God, you see, is taking Johnson across our “Red Sea moment” to the promised land. Unfortunately, as the article noted,
In 11 months as speaker, Johnson has led the House Republicans not to the promised land but into deeper water, where they have been thrashing, splashing and dog paddling without end. Johnson inherited a dysfunctional House GOP majority from Speaker Kevin McCarthy — the first in history to be ousted midterm — and managed to make it even worse by catering to the whims of former president Donald Trump even more than his predecessor had.
Milbank proceeded to remind readers just how dysfunctional this Congress has been, noting that It is “on course to be the do-nothingest since 1859-1861 — when the Union was dissolving.” It’s one thing to be a “do-nothing” legislative body, but as Milbank notes, Johnson’s House “isn’t merely unproductive; it is positively lunatic.”
Republicans have filled their committee hearings and their bills with white nationalist attacks on racial diversity and immigrants, attempts to ban abortion and to expand access to the sort of guns used in mass shootings, incessant harassment of LGBTQ Americans, and even routine potshots at the U.S. military. They insulted each other’s private parts, accused each other of sexual and financial crimes, and scuffled with each other in the Capitol basement. They screamed “Bullshit!” at President Joe Biden during the State of the Union address. They stood up for the Confederacy and used their official powers to spread conspiracy theories about the “Deep State.” Some even lent credence to the idea that there has been a century-old Deep State coverup of space aliens, with possible involvement by Mussolini and the Vatican.
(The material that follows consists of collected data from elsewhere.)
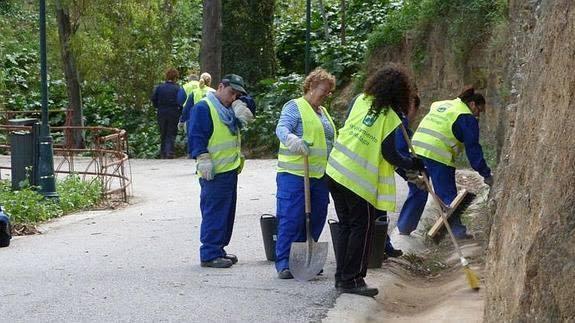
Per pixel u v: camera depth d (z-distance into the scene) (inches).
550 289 153.5
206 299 293.7
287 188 324.2
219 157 343.0
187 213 515.5
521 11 383.6
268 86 936.3
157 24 985.5
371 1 1053.2
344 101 885.2
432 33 736.3
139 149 931.3
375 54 841.5
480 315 264.8
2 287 315.6
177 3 1035.9
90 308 282.8
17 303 290.0
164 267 352.5
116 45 949.2
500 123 435.5
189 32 1122.7
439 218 403.9
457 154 399.2
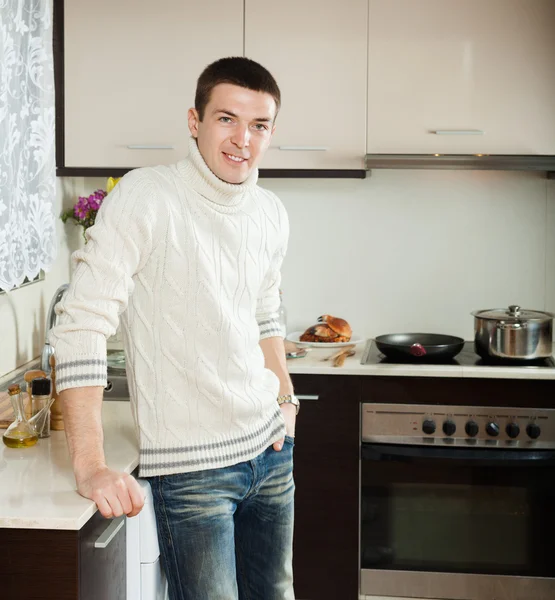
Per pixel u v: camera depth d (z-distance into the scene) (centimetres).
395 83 311
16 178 236
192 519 185
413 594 307
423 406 298
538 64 308
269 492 204
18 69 237
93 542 173
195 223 184
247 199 195
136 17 312
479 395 296
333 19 310
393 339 331
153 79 313
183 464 184
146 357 185
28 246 247
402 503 304
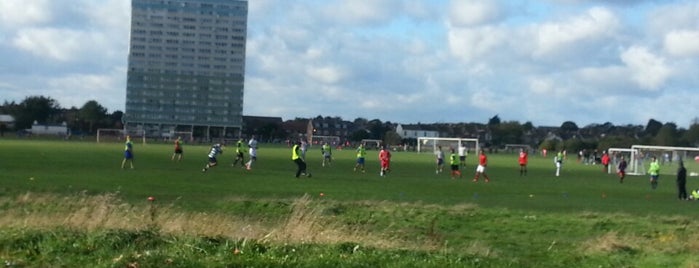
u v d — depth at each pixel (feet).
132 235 46.57
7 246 43.75
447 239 66.54
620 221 81.05
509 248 63.26
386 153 159.12
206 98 611.06
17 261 39.75
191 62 605.31
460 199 105.40
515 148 614.34
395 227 73.51
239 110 619.26
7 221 56.13
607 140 545.85
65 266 39.22
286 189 110.32
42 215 62.34
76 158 183.83
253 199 89.15
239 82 616.39
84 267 39.11
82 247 43.60
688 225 79.77
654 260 55.93
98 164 159.43
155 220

What about the bills this sorry assemblage has passed? Well, they did manage to enact the Refrigerator Freedom Act, the Gas Stove Protection and Freedom Act and the Stop Unaffordable Dishwasher Standards (SUDS) Act. Milbank notes that on at least seven occasions, House Republicans even voted down their own leadership’s routine attempts to begin floor debates.
These people are not serious policymakers. They are performative wannabe’s–think Marjorie Taylor Greene or Jim Jordan or Jim Banks and several others–all of whom profess to be Christian Nationalists, and all of whom are playing to a MAGA base that is disproportionately Christian Nationalist, uninterested in policy, and dismissive of constitutional principles.
Christian Nationalism isn’t just a threat to our future. It is a threat to America in the here and now.
In November, we need to purge it from our governing institutions.